Correct Use of CUDA shared memory for Non-contiguous data access

I have a basic question related to Two-dimensional thread access. Actually these functions are embedded within MPI functions. To make it clear, I just describe the CUDA related parts.
I want to copy the non-contiguous data into contiguous buffer and the use of cuda memcopy can be illustrated as:

void pack_cuda(float *dstbuf, IOV *srciov, int num_iov)
      int i;
      float *ptr;
      ptr = buf;
      for (i = 0; i < num_iov; i++) {
        cudaMemcpy(ptr, srciov[i].bufaddr, srciov[i].len, cudaMemcpyDefault);
      ptr = (char *)ptr + srciov[i].len;
  • srciov stores the start memory address and length of each non-contiguous data in an array of structure.
  • dstbuf will store the packed contiguous data after the completion of the function.

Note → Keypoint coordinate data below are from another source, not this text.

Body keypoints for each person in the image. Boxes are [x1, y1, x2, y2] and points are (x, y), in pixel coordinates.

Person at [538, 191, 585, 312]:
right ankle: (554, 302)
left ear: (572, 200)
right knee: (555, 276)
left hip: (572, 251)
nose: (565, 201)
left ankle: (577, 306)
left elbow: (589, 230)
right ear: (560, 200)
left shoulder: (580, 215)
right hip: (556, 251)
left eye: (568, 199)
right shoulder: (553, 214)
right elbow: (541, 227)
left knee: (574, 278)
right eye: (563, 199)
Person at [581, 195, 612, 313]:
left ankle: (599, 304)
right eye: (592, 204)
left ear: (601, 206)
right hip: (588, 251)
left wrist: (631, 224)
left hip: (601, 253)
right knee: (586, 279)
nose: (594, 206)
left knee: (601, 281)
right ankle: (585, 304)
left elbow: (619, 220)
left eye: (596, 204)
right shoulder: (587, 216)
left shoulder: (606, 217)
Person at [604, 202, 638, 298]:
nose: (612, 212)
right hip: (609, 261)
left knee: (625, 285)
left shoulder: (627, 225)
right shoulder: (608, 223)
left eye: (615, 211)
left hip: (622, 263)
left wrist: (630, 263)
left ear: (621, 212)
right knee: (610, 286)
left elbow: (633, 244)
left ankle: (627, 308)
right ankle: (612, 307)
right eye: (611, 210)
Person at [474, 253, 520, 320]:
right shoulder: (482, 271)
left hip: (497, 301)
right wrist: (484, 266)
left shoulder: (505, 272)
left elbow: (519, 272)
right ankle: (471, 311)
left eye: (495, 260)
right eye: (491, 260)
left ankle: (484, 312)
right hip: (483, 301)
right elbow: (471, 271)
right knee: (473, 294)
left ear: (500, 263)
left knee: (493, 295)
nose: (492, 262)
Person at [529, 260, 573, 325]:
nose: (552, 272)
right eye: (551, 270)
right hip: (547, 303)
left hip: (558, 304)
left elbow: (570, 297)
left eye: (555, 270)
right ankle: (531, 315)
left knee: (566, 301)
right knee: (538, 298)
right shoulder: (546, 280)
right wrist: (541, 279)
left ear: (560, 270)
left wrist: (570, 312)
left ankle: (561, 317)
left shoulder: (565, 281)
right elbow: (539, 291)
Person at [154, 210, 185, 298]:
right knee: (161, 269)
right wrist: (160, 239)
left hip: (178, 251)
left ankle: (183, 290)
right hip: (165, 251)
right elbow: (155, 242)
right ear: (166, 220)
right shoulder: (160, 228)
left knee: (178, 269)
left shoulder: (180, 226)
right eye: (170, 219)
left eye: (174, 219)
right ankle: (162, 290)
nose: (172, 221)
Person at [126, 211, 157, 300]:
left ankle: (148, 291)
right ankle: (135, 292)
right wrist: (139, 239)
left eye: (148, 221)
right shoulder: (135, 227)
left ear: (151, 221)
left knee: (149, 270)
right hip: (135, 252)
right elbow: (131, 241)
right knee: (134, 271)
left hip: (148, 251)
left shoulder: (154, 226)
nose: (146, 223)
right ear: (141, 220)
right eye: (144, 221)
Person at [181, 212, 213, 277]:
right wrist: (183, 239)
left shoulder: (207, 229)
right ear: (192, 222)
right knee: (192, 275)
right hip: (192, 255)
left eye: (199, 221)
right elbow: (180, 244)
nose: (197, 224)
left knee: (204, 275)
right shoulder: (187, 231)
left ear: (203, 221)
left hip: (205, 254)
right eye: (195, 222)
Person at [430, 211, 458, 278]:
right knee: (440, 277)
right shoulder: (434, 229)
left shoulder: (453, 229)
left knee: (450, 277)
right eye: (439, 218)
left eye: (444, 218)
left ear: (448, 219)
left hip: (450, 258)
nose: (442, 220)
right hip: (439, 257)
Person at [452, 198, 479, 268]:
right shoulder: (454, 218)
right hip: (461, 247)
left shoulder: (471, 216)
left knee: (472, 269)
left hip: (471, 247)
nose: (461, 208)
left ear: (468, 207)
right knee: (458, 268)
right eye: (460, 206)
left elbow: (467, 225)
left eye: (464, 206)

Now, I want to implement it using CUDA kernels.

__global__ void pack_cuda(float *dstbuf, IOV *srciov, int num_iov)
      int i = blockIdx.x * blockDim.x + threadIdx.x;
      int j = blockIdx.y * blockDim.y + threadIdx.y;
      int k;
      extern __shared__ size_t tmpdbuflen[16*3]; //suppose num_iov is 16
      if ( j == 0 ){
        if ( i < 16 ){
         tmpdbuflen[i] = (srciov[i].len);   //store length to calculate presum
         tmpdbuflen[i+16] = tmpdbuflen[i];  //store length
         tmpdbuflen[i+32] = ((srciov+i)->bufaddr) - (srciov->bufaddr); //store addr difference

        for ( k = 0; k < i; k++)
          tmpdbuflen[i] += srciov[k].len;


      if ( i < 16 && j < srciov[i].len ){  //wondering whether this is correct use
        dst[tmpdbuflen[i] + j] = *(src + tmpdbuflen[i+32] + j);


Kernel invocation part:

dim3 dimblock(16, 16);  //the length of each non-contiguous data is less than 16 
dim3 dimgrid(1,1);
const unsigned int shm_size = sizeof(size_t) * 16 * 3;
pack_cuda<<<dimgrid, dimblock, shm_size, 0>>>(dstbuf, srciov, num_iov);

However, it seems that I cannot pack all needed datas into dst buffer (especially combined with the MPI_Send and MPI_Recv calls).
Sometimes only j = 0 and 1 (with corresponding various i) get packed.

I think the one possible problem is the usage of shared memory. I only use column 0 threads (threadIdx.y == 0) to copy information onto the shared memory. Then all threads (no restriction on threadIdx.y) will access and read information in shared memory.
How to modify the code enable such function?

One additional question is, what changes are needed if this kernel pack_cuda function will be called multiple times on host?

I’d appreciate it if anyone can figure out my problems.